BACKGROUND: HELLP (hemolysis, elevated liver enzymes, low platelet count) syndrome occurs in about 0.5%–0.9% of all pregnancies, but its prevalence is higher in patients with severe preeclampsia, accounting for a substantial maternal and perinatal morbidity and mortality. According to the latest American Society for Apheresis guidelines, Therapeutic plasma exchange (TPE) performed for postpartum cases and antepartum HELLP syndrome cases fall in Categories III and IV, respectively.
MATERIALS AND METHODS: Retrospective analysis was done at our tertiary care center from January 2014 to June 2019 for patients diagnosed with HELLP syndrome. Clinical data for age, gestational age at the time of diagnosis, type of delivery, outcome of pregnancy, history of preeclampsia /eclampsia, hemoglobin levels, AST, ALT, LDH, platelet counts, prothrombin time, activated partial thromboplastin time, international normalised ratio, complete blood count, was obtained from patients' electronic medical records. The TPE was initiated within 24 hrs of diagnosis. All TPE was done on Spectra Optia apheresis system (Terumo BCT, Inc, USA). Statistical testing was conducted with the statistical package for the social science system version SPSS 20.0 and R-3.2.0. Continuous variables were expressed as mean±SD and were compared between Pre and Post TPE records of patients by using the paired T test.
RESULTS: Nine patients fulfilled the criteria of HELLP syndrome. Seven (77.8%) were diagnosed in the postpartum period and 2 (22.2%) during the second trimester. Out of the total nine patients, two patients (22.2%) recovered completely and were discharged on day 15 ± 7 days, whereas 4 (44.4%) patients were discharged on day 21 ± 7 days with the advice of hemodialysis.
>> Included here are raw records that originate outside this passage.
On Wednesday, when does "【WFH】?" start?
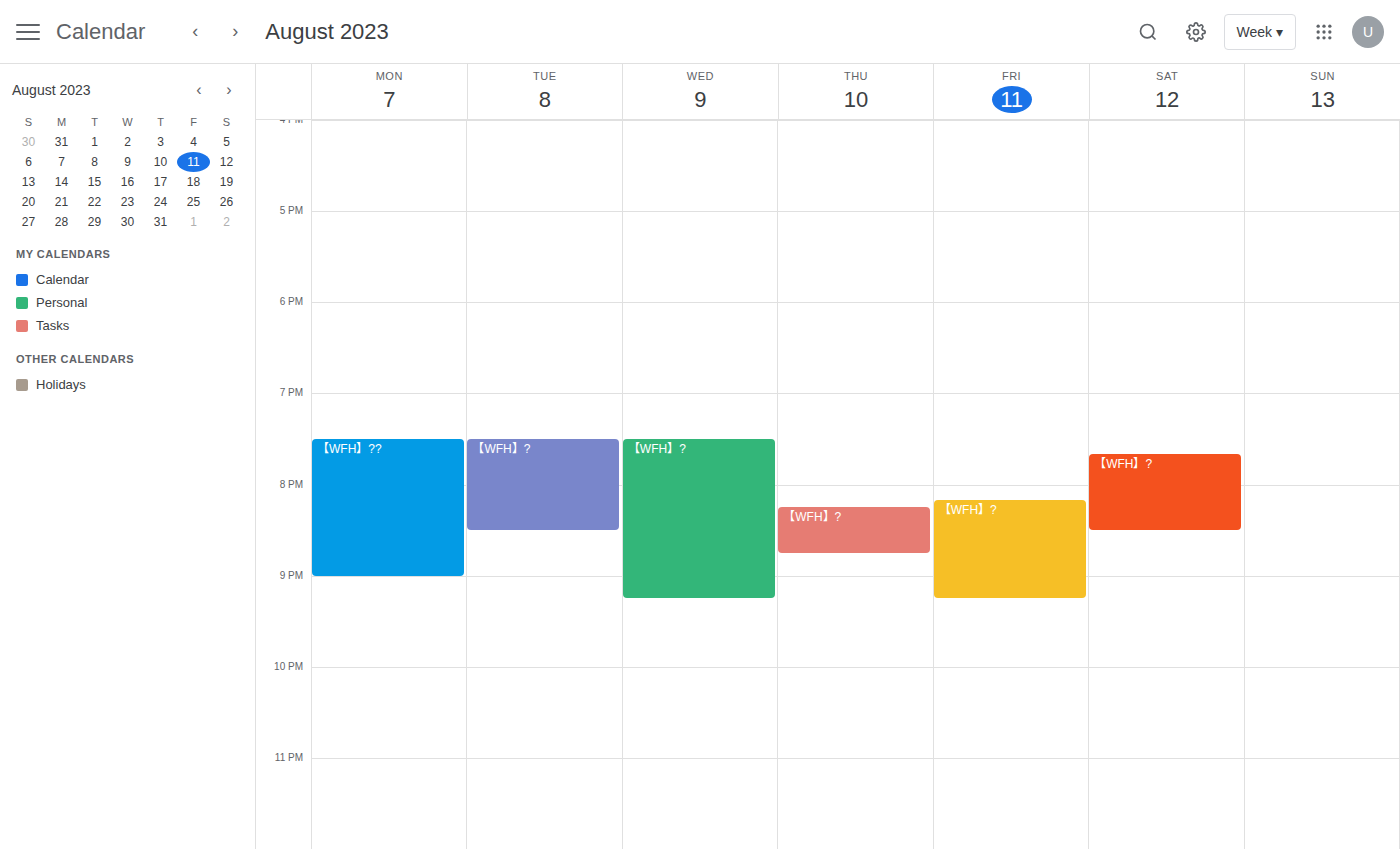
7:30 PM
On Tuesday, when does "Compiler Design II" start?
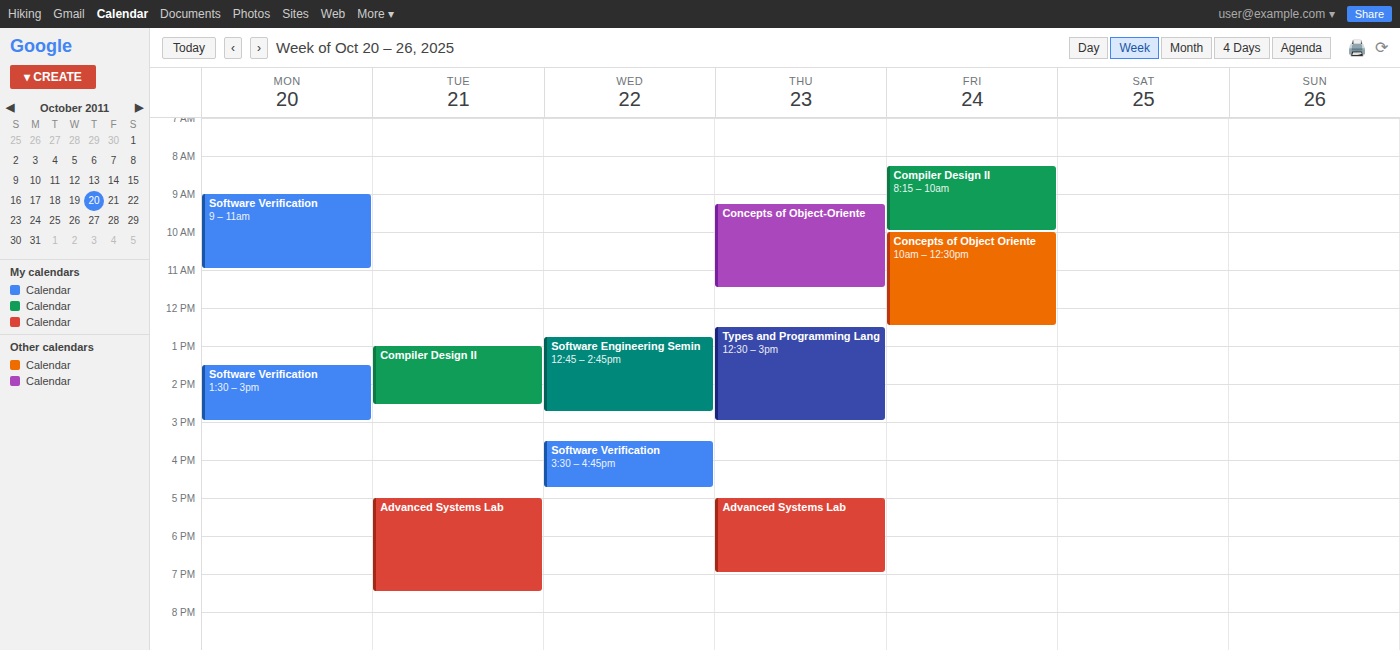
1:00 PM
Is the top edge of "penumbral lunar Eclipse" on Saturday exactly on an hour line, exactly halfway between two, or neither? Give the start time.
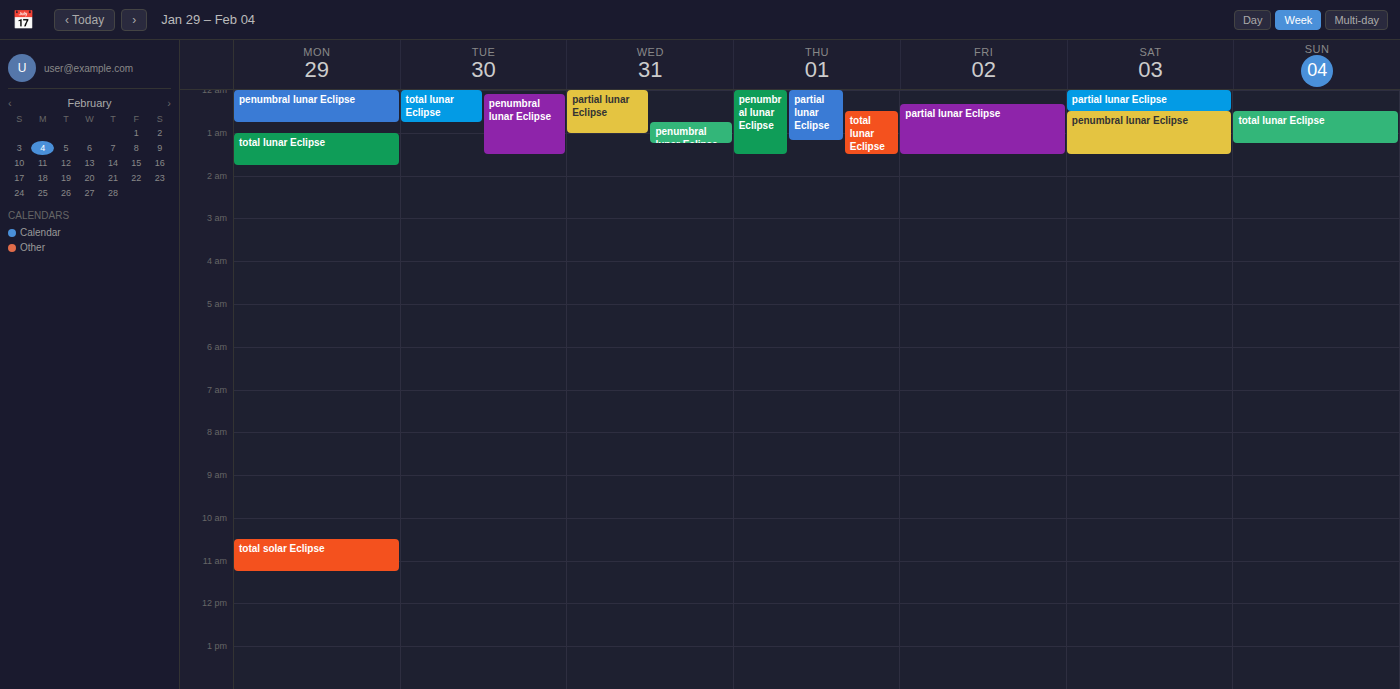
12:30 AM -- halfway between the 12 AM and 1 AM lines.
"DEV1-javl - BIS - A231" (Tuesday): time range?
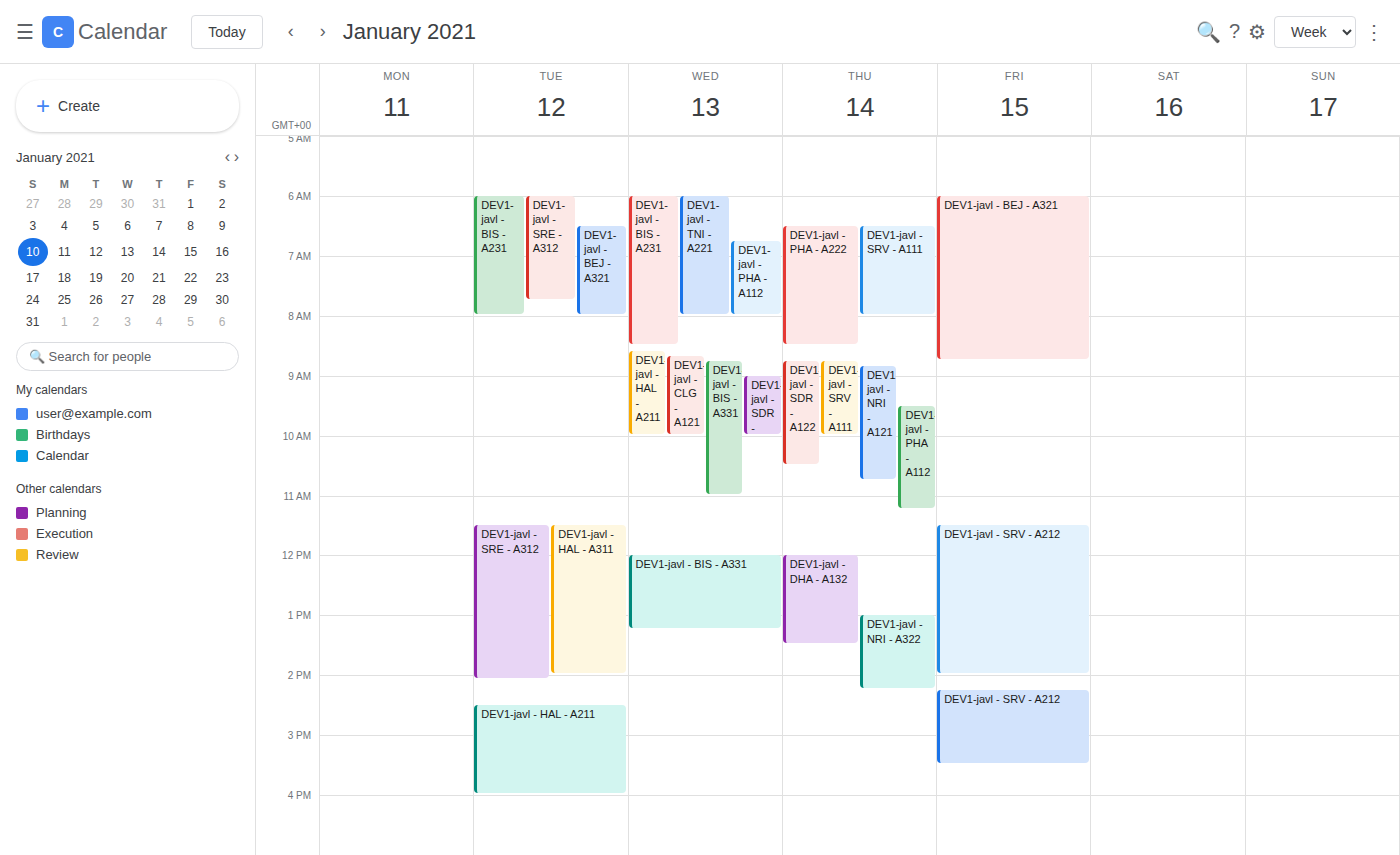
6:00 AM to 8:00 AM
Two (22.2%) patients had an intrauterine death and were discharged 3–4 days after the demise. In all these patients (except one), the TPE was initiated within 24 h of the diagnosis. A significant increase in platelet count and decrease in the lactate dehydrogenase levels (P < 0.05) was observed post TPE.
CONCLUSION: Our data showed that TPE improved the treatment outcome in patients with HELLP syndrome despite being a Category III and IV indication among postpartum and antenatal females, respectively. However, a timely diagnosis and management are of paramount importance for a favorable outcome. TPE needs to be performed within 24 h of the diagnosis postdelivery when the patient is not responsive to the usual therapies, especially in class I HELLP syndrome.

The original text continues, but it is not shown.